▶ _ACTIVITY_: Check each line of the records below and collect those that include the word "passive".

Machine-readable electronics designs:
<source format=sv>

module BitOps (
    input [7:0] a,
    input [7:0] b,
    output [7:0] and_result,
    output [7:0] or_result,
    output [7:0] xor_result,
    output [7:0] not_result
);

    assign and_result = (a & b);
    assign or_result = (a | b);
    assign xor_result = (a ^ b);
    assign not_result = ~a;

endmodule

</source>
...
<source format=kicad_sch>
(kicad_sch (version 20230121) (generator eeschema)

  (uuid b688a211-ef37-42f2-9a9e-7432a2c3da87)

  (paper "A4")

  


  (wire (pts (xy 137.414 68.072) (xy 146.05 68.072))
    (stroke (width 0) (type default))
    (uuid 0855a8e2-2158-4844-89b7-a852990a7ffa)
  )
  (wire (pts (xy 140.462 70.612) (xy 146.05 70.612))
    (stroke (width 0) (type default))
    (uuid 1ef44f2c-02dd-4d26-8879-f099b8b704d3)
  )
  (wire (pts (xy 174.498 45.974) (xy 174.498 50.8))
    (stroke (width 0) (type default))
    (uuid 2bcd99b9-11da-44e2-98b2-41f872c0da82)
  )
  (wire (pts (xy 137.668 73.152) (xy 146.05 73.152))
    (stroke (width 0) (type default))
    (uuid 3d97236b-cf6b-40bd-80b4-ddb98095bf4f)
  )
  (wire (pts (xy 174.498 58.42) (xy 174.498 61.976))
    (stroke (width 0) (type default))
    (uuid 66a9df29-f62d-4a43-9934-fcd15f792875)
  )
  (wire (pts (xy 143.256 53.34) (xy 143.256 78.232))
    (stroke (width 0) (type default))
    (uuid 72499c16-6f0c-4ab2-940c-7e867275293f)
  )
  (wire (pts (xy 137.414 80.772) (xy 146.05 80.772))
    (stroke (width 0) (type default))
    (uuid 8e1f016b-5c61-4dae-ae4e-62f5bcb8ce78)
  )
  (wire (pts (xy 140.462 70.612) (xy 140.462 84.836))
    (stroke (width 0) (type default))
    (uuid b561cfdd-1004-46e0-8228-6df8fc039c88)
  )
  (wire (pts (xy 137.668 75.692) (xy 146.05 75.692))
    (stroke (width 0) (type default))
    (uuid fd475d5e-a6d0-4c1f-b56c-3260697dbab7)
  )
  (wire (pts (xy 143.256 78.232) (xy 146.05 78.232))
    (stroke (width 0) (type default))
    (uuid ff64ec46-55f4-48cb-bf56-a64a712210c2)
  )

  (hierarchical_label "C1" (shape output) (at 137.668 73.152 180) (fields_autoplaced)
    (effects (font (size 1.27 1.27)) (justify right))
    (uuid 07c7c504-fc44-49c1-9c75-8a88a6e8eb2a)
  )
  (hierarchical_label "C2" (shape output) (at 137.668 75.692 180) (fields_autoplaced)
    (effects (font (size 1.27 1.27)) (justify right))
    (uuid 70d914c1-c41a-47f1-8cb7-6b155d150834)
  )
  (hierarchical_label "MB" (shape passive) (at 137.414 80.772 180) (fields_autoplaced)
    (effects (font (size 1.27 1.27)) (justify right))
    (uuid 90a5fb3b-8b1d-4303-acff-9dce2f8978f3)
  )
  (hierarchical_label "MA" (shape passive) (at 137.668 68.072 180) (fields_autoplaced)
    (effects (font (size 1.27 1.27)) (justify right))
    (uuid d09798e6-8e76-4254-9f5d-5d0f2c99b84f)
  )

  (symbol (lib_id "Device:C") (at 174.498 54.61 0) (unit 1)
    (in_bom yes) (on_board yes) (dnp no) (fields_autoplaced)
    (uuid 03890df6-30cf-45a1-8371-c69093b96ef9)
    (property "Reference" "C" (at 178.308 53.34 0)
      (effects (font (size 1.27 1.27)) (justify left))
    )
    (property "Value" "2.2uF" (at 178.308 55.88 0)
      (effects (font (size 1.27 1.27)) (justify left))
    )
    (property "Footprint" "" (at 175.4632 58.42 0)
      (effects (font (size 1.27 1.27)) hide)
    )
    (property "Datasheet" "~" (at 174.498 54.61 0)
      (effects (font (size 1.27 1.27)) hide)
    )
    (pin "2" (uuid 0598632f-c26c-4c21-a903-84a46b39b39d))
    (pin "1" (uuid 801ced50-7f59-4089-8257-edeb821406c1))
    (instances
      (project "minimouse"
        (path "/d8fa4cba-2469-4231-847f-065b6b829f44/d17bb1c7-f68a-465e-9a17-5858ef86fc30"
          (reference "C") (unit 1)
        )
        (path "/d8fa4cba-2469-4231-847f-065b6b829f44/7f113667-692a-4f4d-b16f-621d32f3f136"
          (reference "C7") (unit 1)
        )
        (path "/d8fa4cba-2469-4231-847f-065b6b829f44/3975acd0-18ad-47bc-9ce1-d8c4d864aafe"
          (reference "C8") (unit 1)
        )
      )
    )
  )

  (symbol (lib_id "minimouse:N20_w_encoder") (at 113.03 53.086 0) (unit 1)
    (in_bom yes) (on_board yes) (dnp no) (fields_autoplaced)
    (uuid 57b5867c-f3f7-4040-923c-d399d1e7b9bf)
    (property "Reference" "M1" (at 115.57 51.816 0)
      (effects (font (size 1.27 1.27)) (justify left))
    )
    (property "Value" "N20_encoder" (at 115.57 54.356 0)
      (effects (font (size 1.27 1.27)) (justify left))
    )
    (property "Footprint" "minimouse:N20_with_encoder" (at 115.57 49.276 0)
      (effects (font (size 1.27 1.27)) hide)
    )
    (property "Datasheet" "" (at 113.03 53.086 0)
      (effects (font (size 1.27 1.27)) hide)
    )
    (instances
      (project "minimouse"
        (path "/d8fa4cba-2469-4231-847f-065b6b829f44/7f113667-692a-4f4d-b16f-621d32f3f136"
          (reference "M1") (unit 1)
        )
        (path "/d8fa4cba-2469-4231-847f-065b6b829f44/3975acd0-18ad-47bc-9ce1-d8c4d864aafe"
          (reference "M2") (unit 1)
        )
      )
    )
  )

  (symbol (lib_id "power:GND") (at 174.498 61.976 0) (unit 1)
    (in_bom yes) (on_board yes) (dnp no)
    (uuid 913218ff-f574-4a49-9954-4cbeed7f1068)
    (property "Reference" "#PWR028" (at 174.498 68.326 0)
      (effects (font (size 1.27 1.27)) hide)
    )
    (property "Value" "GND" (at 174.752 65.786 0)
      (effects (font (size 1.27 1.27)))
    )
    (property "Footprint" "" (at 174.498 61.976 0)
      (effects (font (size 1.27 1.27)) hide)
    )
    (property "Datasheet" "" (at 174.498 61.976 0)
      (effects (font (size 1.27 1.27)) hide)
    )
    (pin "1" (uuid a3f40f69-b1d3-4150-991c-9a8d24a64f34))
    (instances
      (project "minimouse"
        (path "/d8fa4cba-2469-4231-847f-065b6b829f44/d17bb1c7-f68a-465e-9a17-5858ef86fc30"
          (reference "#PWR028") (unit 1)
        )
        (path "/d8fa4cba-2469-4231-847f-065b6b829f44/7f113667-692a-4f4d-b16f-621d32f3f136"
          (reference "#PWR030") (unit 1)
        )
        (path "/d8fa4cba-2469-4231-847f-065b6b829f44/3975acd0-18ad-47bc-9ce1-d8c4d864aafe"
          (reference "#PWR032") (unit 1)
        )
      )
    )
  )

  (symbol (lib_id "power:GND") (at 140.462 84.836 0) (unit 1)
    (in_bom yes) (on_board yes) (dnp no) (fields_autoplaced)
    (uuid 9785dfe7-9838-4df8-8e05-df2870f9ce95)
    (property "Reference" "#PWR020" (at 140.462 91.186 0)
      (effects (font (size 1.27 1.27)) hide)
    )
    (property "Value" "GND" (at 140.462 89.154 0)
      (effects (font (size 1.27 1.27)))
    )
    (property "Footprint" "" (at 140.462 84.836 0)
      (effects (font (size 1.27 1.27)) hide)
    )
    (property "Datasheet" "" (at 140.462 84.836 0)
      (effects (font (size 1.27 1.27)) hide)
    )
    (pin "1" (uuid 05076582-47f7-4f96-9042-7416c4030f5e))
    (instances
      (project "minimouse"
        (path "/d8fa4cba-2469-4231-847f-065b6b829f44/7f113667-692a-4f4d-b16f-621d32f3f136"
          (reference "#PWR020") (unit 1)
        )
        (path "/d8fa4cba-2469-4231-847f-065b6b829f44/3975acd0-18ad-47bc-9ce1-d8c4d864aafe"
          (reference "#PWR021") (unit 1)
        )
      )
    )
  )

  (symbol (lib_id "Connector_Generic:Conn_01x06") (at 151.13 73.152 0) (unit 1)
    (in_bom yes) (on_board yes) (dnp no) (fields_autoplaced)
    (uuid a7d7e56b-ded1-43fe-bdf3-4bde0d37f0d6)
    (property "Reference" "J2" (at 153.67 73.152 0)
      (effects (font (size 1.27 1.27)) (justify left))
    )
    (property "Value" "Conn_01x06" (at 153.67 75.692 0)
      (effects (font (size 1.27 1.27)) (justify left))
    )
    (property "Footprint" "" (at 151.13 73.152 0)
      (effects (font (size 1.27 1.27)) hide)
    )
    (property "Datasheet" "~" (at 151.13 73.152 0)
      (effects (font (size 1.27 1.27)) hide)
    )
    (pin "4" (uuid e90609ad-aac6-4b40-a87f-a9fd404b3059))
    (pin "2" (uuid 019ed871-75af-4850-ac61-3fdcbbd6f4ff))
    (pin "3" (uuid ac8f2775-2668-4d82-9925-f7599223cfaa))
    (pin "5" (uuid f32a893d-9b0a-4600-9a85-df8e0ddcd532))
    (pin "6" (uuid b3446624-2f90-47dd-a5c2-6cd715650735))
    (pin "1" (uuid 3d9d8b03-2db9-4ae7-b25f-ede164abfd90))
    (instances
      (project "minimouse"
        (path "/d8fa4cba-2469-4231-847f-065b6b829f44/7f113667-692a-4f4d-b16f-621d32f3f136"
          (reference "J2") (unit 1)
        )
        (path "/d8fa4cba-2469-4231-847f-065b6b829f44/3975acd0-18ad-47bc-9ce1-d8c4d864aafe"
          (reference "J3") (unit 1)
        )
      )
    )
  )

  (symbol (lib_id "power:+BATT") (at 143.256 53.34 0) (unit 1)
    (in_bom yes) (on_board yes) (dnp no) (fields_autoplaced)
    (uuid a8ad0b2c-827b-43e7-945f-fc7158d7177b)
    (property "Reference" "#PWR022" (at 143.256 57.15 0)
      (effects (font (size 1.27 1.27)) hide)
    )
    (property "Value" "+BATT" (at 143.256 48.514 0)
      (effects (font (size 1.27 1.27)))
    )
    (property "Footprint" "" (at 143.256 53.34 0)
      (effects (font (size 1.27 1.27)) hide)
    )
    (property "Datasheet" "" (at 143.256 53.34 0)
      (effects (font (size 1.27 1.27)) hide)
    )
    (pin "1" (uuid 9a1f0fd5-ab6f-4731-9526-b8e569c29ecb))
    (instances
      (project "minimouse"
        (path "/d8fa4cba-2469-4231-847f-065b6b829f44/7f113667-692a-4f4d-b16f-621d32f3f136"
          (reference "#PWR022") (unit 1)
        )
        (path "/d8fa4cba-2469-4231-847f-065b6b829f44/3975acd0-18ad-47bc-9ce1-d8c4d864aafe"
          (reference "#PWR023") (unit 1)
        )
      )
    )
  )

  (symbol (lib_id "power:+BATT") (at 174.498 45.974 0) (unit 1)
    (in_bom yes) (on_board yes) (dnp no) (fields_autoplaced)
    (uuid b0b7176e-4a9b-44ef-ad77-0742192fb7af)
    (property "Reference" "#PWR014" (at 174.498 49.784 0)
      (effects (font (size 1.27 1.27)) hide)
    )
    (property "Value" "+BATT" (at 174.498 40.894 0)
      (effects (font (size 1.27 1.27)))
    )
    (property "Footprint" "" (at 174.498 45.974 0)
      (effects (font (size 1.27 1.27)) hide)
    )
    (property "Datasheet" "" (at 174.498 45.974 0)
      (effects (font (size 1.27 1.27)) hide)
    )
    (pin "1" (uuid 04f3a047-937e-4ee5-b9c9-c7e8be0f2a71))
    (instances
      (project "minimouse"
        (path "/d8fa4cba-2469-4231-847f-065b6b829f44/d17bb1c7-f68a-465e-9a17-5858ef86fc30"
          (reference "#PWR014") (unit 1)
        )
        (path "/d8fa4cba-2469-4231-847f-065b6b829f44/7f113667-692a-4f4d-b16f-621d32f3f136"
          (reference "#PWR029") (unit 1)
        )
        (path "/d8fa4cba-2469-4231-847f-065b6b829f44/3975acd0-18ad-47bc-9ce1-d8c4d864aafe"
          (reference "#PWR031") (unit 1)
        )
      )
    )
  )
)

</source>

▶ _WRITTEN REPLY_:
  (hierarchical_label "MB" (shape passive) (at 137.414 80.772 180) (fields_autoplaced)
  (hierarchical_label "MA" (shape passive) (at 137.668 68.072 180) (fields_autoplaced)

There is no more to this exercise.